By: Emiliano Vazquez-Parrales, Section Editor for Student Voices (evazqu20@uic.edu)

For the past ten years or so, the U.S. and its allies have had most of their focus drawn towards the Middle East, where they have for years dealt with bouts of political instability, tribal/secular warfare, and various humanitarian crises.  In the last couple of years the world has also witnessed various revolutions in Egypt, Syria, Venezuela, The Philippines, and Ukraine. Ukraine has become the worst of these because it has gotten to the point where an old enemy has chosen to make its presence known and stand its ground.

Following the overthrow of the Viktor Yanukovich’s government, the new Ukrainian government was met with opposition from Crimea, an area of southern Ukraine that borders Russia and was responsible for the election of Yanukovich and supporters of his pro-Russian policies. Last week, Russia, who had been mobilizing troops since the start of the revolution, invaded the Crimean state under the pretense of protecting the ethnic-Russian citizens from the new Ukrainian government.  Russia’s president, and former K.G.B colonel Vladimir Putin has been grinding an axe for quite some time and  has now decided to swing it.

Sound familiar? It should, considering there was another old enemy who used a similar tactic to begin the expansion of his would-be empire.  In 1939, Adolf Hitler invaded an area of Poland known as the Polish Corridor, which formerly belonged to Germany until 1919, under the pretext that they were there to free the majority German port city of Danzig.  Ominous indeed.

This is a trying  time for the Obama administration, which already has its hands full with multiple crises in Syria, Afghanistan, and Iran.  I believe that is going to be the greatest test that President Obama will face during his administration, similar to Kennedy and the Bay of Pigs.  It is no secret that Russia and the U.S. have had an unsteady relationship since the Cold War – most recently things have gotten quite strained when Russia sided with China in protecting Syrian dictator Bashar al-Assad from the U.N. security council.

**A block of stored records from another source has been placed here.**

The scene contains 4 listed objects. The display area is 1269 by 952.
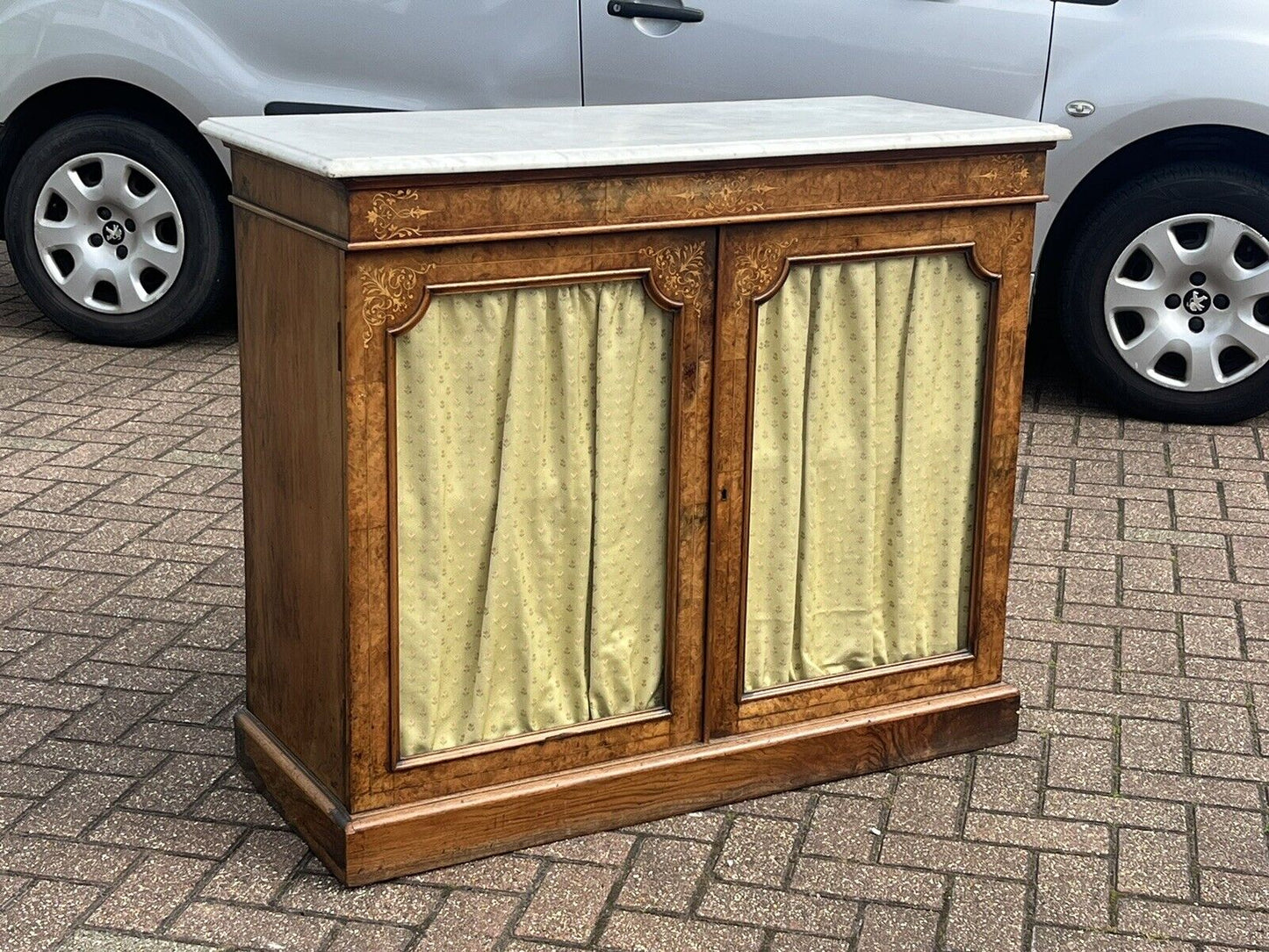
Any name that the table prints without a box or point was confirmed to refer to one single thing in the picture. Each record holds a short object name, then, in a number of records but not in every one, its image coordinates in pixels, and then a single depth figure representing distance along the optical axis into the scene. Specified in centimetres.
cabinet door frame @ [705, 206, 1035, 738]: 340
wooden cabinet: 312
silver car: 595
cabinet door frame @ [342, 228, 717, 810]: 305
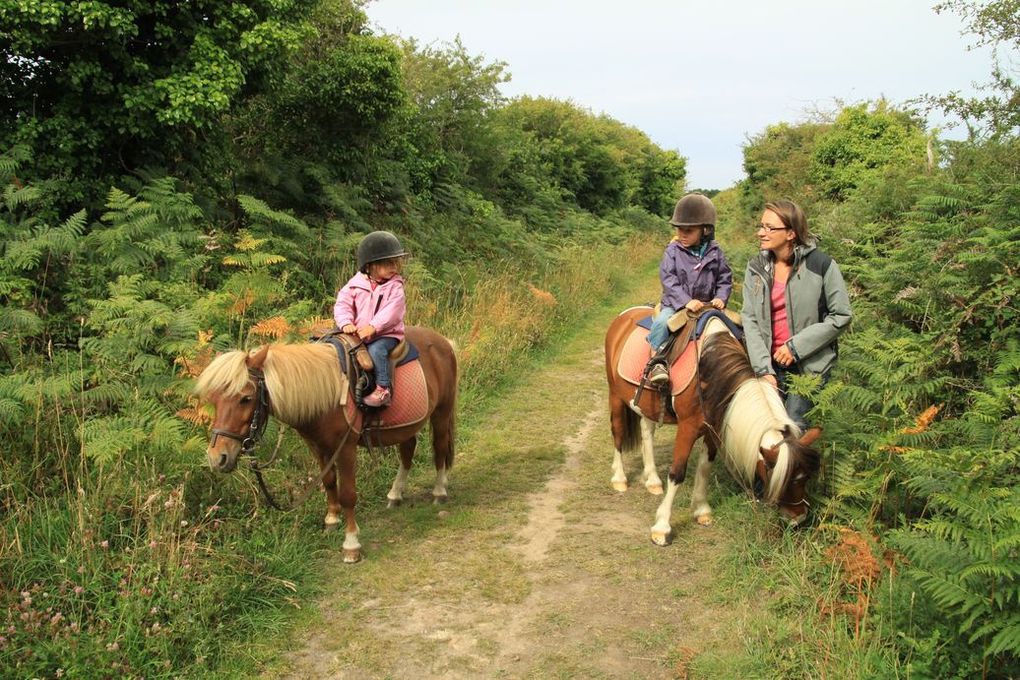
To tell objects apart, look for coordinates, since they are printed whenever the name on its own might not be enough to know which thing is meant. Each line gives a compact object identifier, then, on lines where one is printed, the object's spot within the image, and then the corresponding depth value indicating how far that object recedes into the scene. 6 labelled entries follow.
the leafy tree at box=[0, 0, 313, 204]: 6.99
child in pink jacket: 4.56
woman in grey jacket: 4.14
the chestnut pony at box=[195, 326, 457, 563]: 3.66
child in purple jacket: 4.96
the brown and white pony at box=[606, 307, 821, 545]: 3.69
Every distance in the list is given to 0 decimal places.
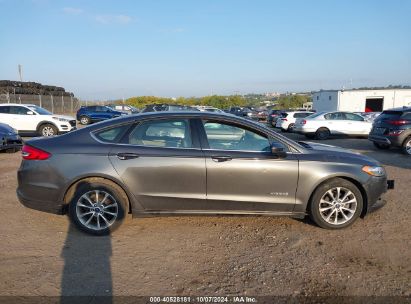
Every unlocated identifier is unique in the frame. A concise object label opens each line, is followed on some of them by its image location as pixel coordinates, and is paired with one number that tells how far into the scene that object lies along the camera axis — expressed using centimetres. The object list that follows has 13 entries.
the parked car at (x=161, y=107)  2025
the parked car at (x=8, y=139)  1006
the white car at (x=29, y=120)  1446
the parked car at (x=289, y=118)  1886
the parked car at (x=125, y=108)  3734
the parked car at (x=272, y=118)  2390
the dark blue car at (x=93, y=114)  2716
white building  4009
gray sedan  423
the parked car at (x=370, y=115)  2050
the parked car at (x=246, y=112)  3089
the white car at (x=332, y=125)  1581
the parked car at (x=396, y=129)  1066
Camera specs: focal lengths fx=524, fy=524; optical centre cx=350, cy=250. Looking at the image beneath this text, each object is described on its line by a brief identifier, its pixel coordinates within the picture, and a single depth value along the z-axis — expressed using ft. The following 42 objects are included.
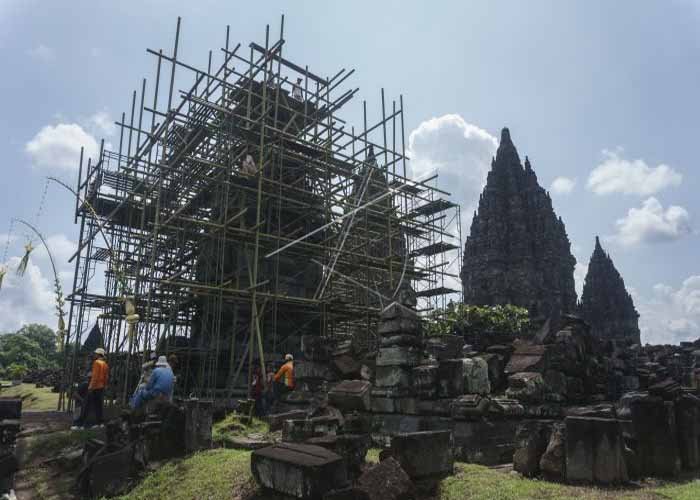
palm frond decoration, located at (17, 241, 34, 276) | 35.91
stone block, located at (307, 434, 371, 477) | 18.60
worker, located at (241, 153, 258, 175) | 55.20
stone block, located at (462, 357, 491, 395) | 24.48
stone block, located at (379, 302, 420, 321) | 28.02
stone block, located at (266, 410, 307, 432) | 29.07
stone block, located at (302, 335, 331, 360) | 35.47
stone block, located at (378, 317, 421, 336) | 27.71
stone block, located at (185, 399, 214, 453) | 25.55
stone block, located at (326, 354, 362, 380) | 33.60
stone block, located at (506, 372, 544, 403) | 25.18
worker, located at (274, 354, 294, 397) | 36.45
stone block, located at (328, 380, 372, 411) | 28.27
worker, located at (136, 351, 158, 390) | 30.52
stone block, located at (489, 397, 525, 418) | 23.31
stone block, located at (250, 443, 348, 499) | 15.74
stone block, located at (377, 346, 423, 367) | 27.17
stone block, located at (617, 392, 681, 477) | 19.03
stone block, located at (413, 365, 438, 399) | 25.94
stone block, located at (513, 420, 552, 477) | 17.97
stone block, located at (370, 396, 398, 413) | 26.71
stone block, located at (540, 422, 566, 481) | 17.21
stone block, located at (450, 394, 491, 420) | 23.03
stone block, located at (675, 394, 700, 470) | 20.53
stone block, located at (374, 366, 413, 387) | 26.89
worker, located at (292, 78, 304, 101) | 69.96
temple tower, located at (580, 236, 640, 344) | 177.78
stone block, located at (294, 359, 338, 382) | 34.86
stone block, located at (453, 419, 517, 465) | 22.31
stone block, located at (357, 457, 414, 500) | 15.80
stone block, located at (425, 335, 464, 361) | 33.32
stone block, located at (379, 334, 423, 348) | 27.50
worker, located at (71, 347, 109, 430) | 33.73
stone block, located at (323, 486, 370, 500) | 15.56
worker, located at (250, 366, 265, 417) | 37.03
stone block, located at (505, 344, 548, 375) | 26.71
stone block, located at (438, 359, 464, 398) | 24.79
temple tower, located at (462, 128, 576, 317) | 163.12
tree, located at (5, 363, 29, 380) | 122.57
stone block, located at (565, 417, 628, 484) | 16.57
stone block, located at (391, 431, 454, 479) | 17.28
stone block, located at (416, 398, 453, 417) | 24.70
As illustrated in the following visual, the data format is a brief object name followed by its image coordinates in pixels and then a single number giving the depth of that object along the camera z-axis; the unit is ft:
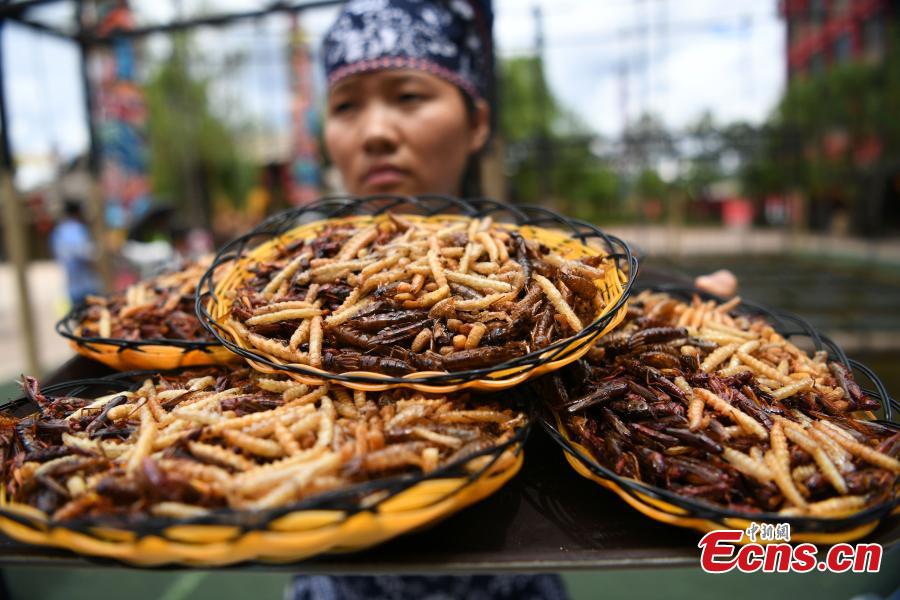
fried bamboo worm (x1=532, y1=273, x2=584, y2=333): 1.01
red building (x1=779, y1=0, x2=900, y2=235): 22.92
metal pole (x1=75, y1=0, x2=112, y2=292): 12.73
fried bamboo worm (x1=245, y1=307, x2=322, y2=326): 1.06
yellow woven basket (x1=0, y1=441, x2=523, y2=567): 0.75
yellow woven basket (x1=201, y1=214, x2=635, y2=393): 0.90
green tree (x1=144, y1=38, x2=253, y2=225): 55.98
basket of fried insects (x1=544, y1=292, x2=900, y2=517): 0.89
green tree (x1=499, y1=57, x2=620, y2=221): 24.72
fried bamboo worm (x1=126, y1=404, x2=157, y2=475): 0.87
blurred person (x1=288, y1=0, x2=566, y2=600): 1.61
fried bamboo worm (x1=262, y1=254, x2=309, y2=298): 1.17
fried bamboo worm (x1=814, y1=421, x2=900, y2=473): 0.90
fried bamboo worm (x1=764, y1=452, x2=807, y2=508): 0.86
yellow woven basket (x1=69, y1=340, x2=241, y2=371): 1.16
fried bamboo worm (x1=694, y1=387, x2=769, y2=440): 0.95
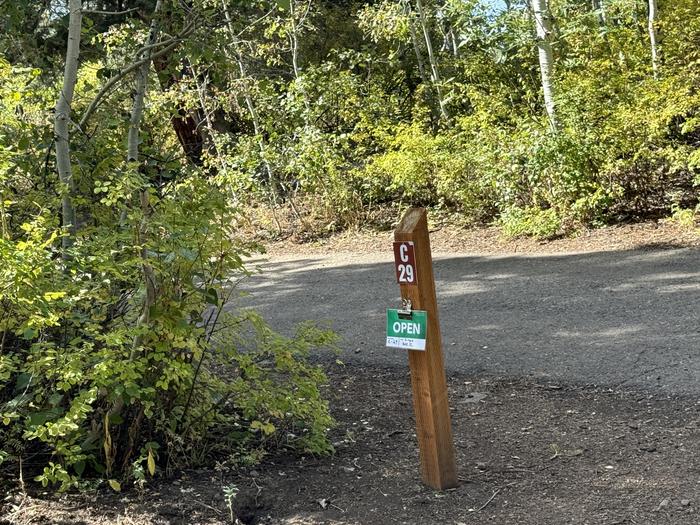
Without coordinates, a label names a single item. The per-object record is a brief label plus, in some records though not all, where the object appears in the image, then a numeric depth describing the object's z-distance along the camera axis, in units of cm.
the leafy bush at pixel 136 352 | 359
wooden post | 377
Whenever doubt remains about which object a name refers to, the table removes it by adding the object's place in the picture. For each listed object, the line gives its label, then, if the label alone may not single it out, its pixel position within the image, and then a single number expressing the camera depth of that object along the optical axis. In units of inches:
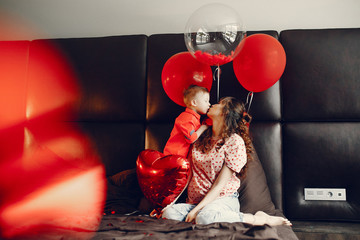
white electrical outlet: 66.4
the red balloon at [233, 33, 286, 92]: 58.7
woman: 55.2
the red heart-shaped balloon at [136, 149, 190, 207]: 55.5
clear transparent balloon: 54.1
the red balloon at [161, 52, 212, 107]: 61.7
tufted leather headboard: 66.7
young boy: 61.1
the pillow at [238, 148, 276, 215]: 61.1
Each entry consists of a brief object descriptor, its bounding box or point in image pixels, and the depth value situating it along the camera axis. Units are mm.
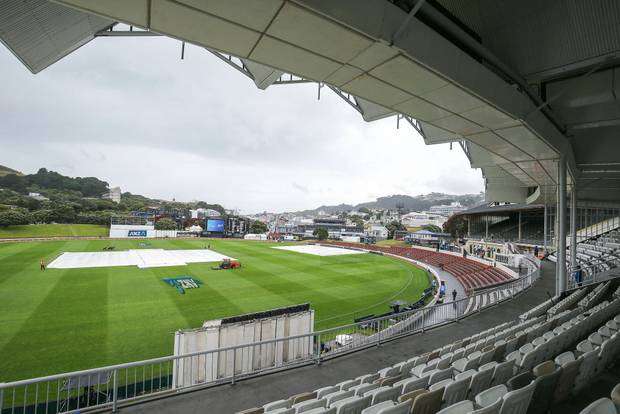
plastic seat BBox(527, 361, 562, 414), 3691
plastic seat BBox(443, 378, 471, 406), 3857
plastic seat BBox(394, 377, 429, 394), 4324
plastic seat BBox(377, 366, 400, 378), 5605
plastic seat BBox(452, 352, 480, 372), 5008
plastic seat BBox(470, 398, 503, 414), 2921
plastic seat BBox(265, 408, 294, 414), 3799
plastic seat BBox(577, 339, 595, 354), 5367
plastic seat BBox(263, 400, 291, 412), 4454
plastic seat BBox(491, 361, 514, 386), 4418
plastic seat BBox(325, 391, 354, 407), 4279
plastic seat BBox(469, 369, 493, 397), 4145
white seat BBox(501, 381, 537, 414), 3168
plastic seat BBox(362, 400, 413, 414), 3117
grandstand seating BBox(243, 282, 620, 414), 3490
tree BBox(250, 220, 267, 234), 105812
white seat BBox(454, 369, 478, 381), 4192
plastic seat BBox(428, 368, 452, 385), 4668
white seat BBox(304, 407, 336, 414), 3475
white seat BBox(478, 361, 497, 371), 4367
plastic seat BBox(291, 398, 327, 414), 4023
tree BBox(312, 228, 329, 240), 87325
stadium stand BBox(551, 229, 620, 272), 18266
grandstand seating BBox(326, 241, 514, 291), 26578
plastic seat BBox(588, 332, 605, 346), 5718
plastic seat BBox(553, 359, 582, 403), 4047
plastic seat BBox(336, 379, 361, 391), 5113
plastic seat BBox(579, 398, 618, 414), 2575
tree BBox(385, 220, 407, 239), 104075
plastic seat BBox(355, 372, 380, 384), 5371
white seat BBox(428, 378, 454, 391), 4004
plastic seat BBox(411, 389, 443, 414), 3526
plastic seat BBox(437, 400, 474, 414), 3147
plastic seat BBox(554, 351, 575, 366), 4699
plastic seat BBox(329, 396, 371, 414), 3667
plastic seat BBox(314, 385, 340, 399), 4866
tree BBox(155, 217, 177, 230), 84688
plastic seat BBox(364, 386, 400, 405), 3975
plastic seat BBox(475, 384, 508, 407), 3488
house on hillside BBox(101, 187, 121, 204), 161575
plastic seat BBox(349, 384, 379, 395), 4570
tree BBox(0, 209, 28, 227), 59281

Also in a time when the U.S. is becoming more accepting of its LGBTQ community, Russia has basically outlawed homosexuality, which was the cause of a lot of protest in the U.S., as well as across the world. Russia has also been cracking down hard on public dissent and protest going as far as jailing those people who participate in such events.  It’s like looking into a reversed mirror -the U.S. does one thing and Russia does the opposite. To a certain degree I wonder if it is out of spite, or if Putin really is that much of a narcissist.

I think that what we are seeing now is the beginning of an extremely dangerous and delicate geo-political power struggle right in the middle of Europe.  What makes this situation dangerous is partially that it mostly rests on the shoulders of President Obama, because as head of NATO, he is literally the only man with the authority and  muscle to back him up against Russia.  No one in Europe can stand up to Russia other than the U.S., so Obama really has no choice but to lead.

What makes this situation even more dangerous is a statement made by German Chancellor Angela Merkel that said she told President Obama that, after having spoken to President Putin, she was not sure that Putin was completely in touch with reality.  In other words, he’s lost his mind, and the only history has shown that the only thing worst than a corrupt politician in a position of power is a crazy corrupt politician in a position of power who just invaded his neighbor without provocation.